Camp Olvido

AUTHOR'S NOTES

The Great Central Valley of California has long been a place of vast landholdings and migrant labor, beginning as far back as the nineteenth century.  This is the region that Carey McWilliams wrote about in Factories in the Field and that Paul Taylor depicted in On the Ground in the Thirties.  It’s the region where the photographer Dorothea Lange worked, and where much of John Steinbeck’s great novel The Grapes of Wrath takes place.

The idea for this novella grew from two sources.  First, it grew from the time some years ago when I worked as a volunteer teaching English to recent immigrants in Watsonville, California.  Around that same time, I traveled along the U.S. – Mexican border, interviewing Border Patrol agents, a Coyote, and those seeking to cross into the United States.  I know I would not have been able to write this novella without the stories I heard while teaching and freelancing, and I want to acknowledge all those who spoke to me during those times with such candor and generosity.  If you’re interested in reading the article I wrote for The Chicago Tribune from those travels, it’s available here.

Read my border article, “Crossover Dreams.”

------------------------------------------------------------------------

### Required action a
According to the author's notes, in which town did the author volunteer to teach English to recent immigrants?
The author's notes and the rows are unrelated material.

### Data provided
------------------------------------------------------------------------

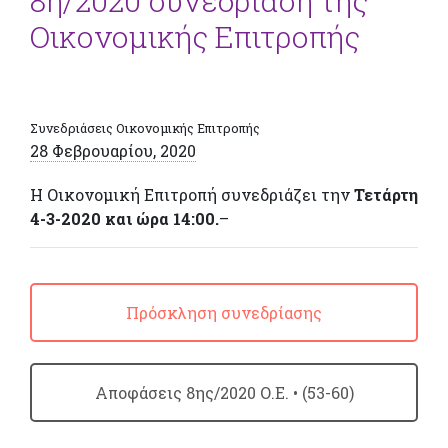
8η/2020 συνεδρίαση της
Οικονομικής Επιτροπής
Συνεδριάσεις Οικονομικής Επιτροπής
28 Φεβρουαρίου, 2020
Η Οικονομική Επιτροπή συνεδριάζει την
Τετάρτη
4-3-2020 και ώρα 14:00.
–
Πρόσκληση συνεδρίασης
Απoφάσεις 8ης/2020 Ο.Ε. • (53-60)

------------------------------------------------------------------------

### Required action b
Rewrite the rows with every "Επιτροπής" replaced by "Ομάδας" and nothing else changed. Please omit the pictures from your answer.

### Expected answer a
Watsonville, California.

### Expected answer b
8η/2020 συνεδρίαση της
Οικονομικής Ομάδας
Συνεδριάσεις Οικονομικής Ομάδας
28 Φεβρουαρίου, 2020
Η Οικονομική Επιτροπή συνεδριάζει την
Τετάρτη
4-3-2020 και ώρα 14:00.
–
Πρόσκληση συνεδρίασης
Απoφάσεις 8ης/2020 Ο.Ε. • (53-60)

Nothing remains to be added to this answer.